The company believes that there is also a possibility that the market committee will reach a conclusion approving the listing. The purpose of the technical special listing is to support the growth of innovative corporations, and Genosco was the first among biotech companies pursuing this to secure an AA rating from both specialized institutions in the initial technical evaluation, thereby recognizing its technical capabilities.
Most importantly, it has been reported that financial investor MERITZ Securities actively requested the re-evaluation process. MERITZ Securities participated in the approximately 10 billion won Series C funding that Genosco pursued as a pre-IPO (pre-listing capital raise) in 2023, anticipating the recovery of its investment after the listing this year.
Following the Korea Exchange's holding of the listing committee, MERITZ Securities was also present. In fact, it is reported that the Korea Exchange recommended a withdrawal as a method to delay the review. Although this was a consideration not to officially announce a non-approval decision, MERITZ Securities pressured for a continuation rather than a voluntary withdrawal.
The demand from MERITZ Securities to proceed with the listing stems from the point that listing is the most efficient way to generate revenue. In fact, Genosco and MERITZ Securities are said to have hoped for a valuation of 600 billion won after the listing, which is about three times the corporate value set during the Series C funding in 2023.
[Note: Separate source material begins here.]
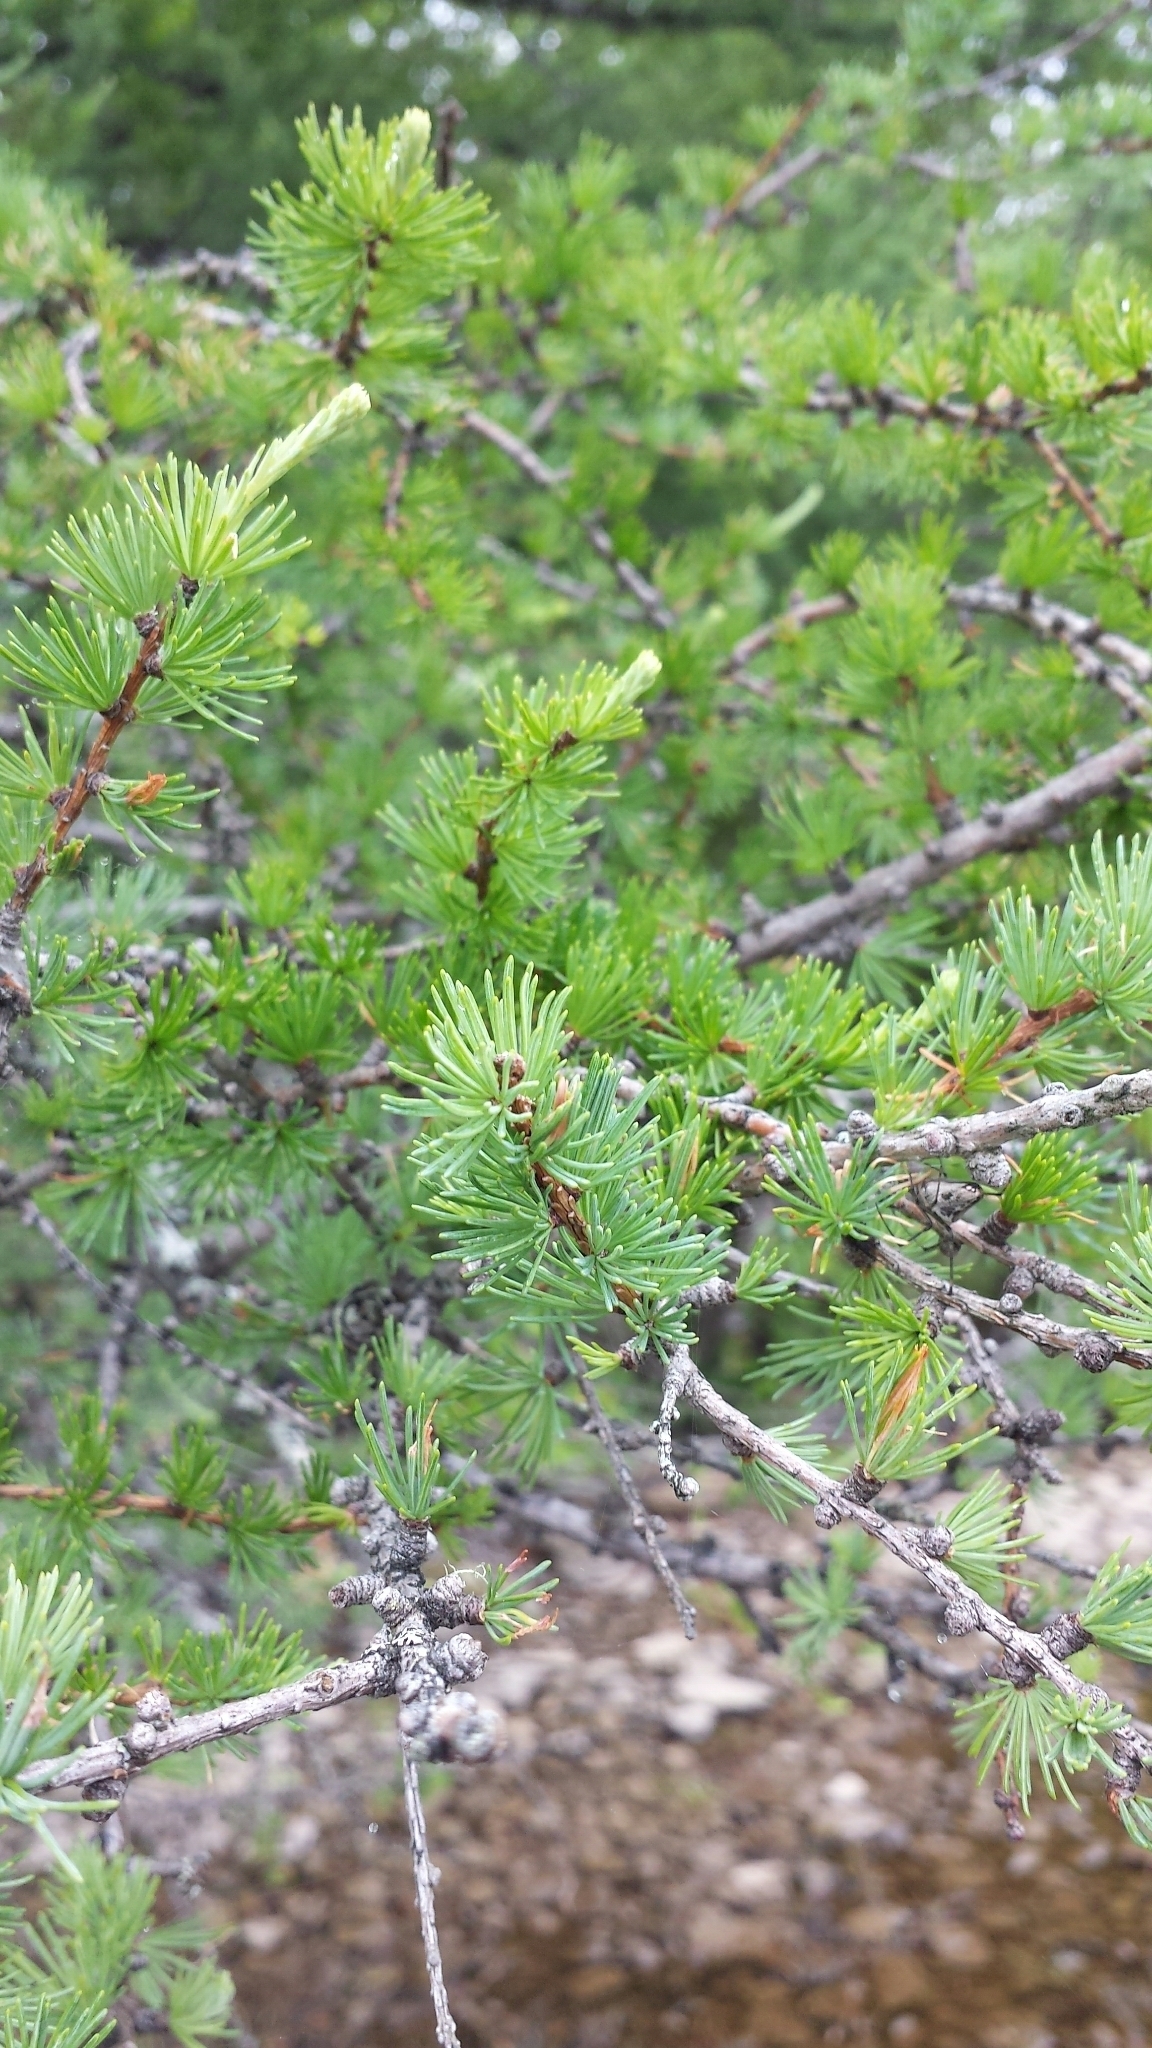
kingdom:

The case of Aprilbio, a developer of antibody drugs entering the KOSDAQ market, is also seen as a factor encouraging Genosco's request for a re-evaluation by the market committee. Aprilbio was listed on the KOSDAQ after going through a re-evaluation by the market committee despite non-approval by the listing committee after applying for preliminary review in November 2022.
However, the market does not expect a high likelihood of Genosco accepting the approval from the market committee. This is because Genosco is facing shareholder backlash in addition to the controversy over dual listing. Minor shareholders of Oscotec filed a lawsuit for damages, claiming that Genosco's listing would harm shareholder value.
It has been reported that Genosco is also keeping the possibility of listing on the U.S. NASDAQ open if the final listing in the KOSDAQ fails. Indeed, former Oscotec CEO Kim Jeong-geun appeared at a corporate presentation related to Genosco in November and said, 'Since it is a company in the U.S., we considered NASDAQ listing.'
However, even this is expected to be difficult. The prevailing opinion is that for a listing on the New York Stock Exchange, the company's value must exceed at least 2 trillion won. This is largely due to the fact that the total costs of listing, including fees for foreign securities firms that manage the initial public offering (IPO), would be significantly higher.
For instance, the commission that the lead underwriter receives as a success fee is typically around 0.5% to 1% of the public offering amount. To earn 5 billion won, the public offering amount would need to be at least between 250 billion won and 500 billion won. Considering that companies going for IPO typically offer 15% to 30% of their equity, it should be more than 1.5 trillion won.
It is also not easy to attract investors' attention. Corporate values in the range of 1 trillion to 2 trillion won are classified as 'penny stocks' in the U.S. stock market. Mirae Industries, a semiconductor inspection equipment manufacturer, became the first domestic company to be listed on NASDAQ in 1999, but chose to delist voluntarily after 9 years of trading in 2008 due to sluggish transaction volume.
Oscotec stated, 'It is true that we did not withdraw the listing after Genosco's non-approval,' but added, 'Nothing has been finalized yet.' Meanwhile, if Genosco does not withdraw its listing, it will automatically proceed to the market committee. If a non-approval arises, final disqualification from the review will be confirmed.